Regular musings about those things most important in life--especially family, music, and college athletics. I hope you laugh. Please don't throw rocks at me.

02 August 2005

Nostalgia and Anger Management Issues

Greetings, my adoring public. I give you two things: 1. Much love, for you truly deserve it; 1. Fair warning that in two days you will be completely engulfed by the High Cheese's College Football Spectacular. Brace yourselves, this is powerful.

So I am wasting a few more hours of life the other day playing the brand new NCAA06 College Football video game on my PS2 the other day when I realized how much I missed the old school systems, especially the original Nintendo Entertainment System.
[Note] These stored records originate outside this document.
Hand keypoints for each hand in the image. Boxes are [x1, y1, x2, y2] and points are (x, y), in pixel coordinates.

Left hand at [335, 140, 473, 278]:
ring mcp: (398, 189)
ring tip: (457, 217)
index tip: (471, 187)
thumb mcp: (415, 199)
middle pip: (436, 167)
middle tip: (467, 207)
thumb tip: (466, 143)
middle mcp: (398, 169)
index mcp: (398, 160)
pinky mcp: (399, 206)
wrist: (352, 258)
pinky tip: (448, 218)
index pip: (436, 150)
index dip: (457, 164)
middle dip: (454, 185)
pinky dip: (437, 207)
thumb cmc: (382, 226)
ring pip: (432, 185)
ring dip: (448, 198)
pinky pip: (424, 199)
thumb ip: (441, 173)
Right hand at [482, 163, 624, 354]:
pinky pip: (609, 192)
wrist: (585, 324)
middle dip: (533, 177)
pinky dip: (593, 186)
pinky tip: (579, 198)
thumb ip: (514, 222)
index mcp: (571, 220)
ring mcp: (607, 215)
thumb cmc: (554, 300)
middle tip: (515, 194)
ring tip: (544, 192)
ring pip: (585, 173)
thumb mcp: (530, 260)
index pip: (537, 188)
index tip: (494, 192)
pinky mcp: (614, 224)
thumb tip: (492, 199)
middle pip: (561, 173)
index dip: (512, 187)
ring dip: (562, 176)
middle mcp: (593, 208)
Now I know that these have had no small resurgence in popularity--oddly enough among those who never experienced them the first time around--but I mean to tell you that I miss the little things that some throwback-jersey style rennaissance can't appreciate.

Sure, there were some amazing games. In RBI baseball, they little ball players were so slow going around the bases, but once they were out they could outrun the Flash to get back to the bench, regularly eliciting a "why the &$^@! can't he run like that to leg out a triple?" from a player struggling to check his anger (read: me, all the time. NES taught us all that the tongue really is a world of evil set on fire by hell.). And no one can question the power of Tecmobowl--still superior among video game football games. The programmers obviously loved the Raiders in that game--I mean, Howie Long, the 250 lb defensive lineman is the fastest player on the game, and can catch anyone, from any distance. Awesome. Who can forget the joy of Double Dragon, which taught us all that Ninjas do exist, in staggeringly large quantities, and they really do all want to kill you because you are walking down the street in a headband that matches your shirt? I will not hesitate to mention to the new generation of "gamers," who in my day were refered to by my father as "lazy @#!&%# dropout nerds," that Final Fantasy began on the NES. To this day, I have to give kudos to my brother for somehow selling me on the idea that weeks of watching him play the game while I was stuck holding a map and giving directions he didn't follow (read: being navigator) was considered fun for me. Ice to Eskimos, baby. Ice to Eskimos.


Mario: Before & After

Luigi recently offered, "Yeah...he may have had some work done, but, quite frankly, who hasn't these days."

Check out their latest project. Amazing. (click on view in another window on the right...well worth the wait)



Actually, though, what I miss most was that the original NES system was virtually indestructable--it was almost as good as the little black box on Airplanes today. I mean, every so often (read: all the time) you would put a game in and all you would get was the blinking screens of death--black, white, black, white... So how do you fix it? The obvious first solution was the "gale force blow" trick. First you took the game positioned the portion of the game that had the actual video programming card sticking out, and you mustered all of the force in your lungs, along with plenty of spit and moisture, and you sent a howling and punishing blast of air down into the small crevasse where this programming card was. Then, naturally, you grabbed the sleek and stylish big, grey box and repeated this aerobic effort only this time breathing/spewing/spitting directly into the most delicate circuitry that the NES had. Sure, the directions said swabbing with alcohol to clean, but we all knew that we simply had to generate enough wind friction to knock the residual filth and corrosion off of the circuitry and it would be fine. This amazingly solved the problem at least 80% of the time.

But, let's suppose you had mastered that maneuver and the game still wouldn't completely load--title scene, white, title scene, white... What next? Well, of course, you turn off the power, eject the game, replace it gently until the game is portruding just enough to not be able to close, and use your strength to cram the loader down with the game much more shallowly inserted than it was ever meant to be inserted. Then you powered back on. This amazingly solved another 15% of the problems.

Alas, at this point, if you weren't making progress, you had already cursed more at it than you would have actually playing game, so you simply retired. Unless of course you decided to beat the machine severely (as if you had not already). It had to learn its place. And learn its place, it did.

Once again, I am astounded by the stength and durability of the NES. I doubt my PS2 could handle any of the above "solutions." The NES put up with this being worked over daily in our house, and for many years. Never did it fail us or give up.

They don't make them like they used to.